**TASK TO COMPLETE:** The required output is the exact sequence of lines from the line holding "特別価格！最安値！送料無料 ¥1,400(税込)" to the end of the records, inclusive.

**DATA EXTRACT:**
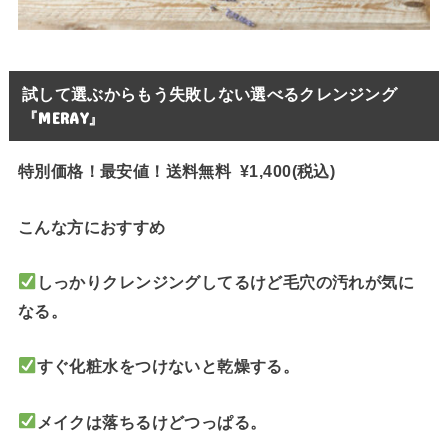
試して選ぶからもう失敗しない選べるクレンジング
『MERAY』
特別価格！最安値！送料無料 ¥1,400(税込)
こんな方におすすめ
しっかりクレンジングしてるけど毛穴の汚れが気に
なる。
すぐ化粧水をつけないと乾燥する。
メイクは落ちるけどつっぱる。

**SOLUTION TO THIS TASK:**
特別価格！最安値！送料無料 ¥1,400(税込)
こんな方におすすめ
しっかりクレンジングしてるけど毛穴の汚れが気に
なる。
すぐ化粧水をつけないと乾燥する。
メイクは落ちるけどつっぱる。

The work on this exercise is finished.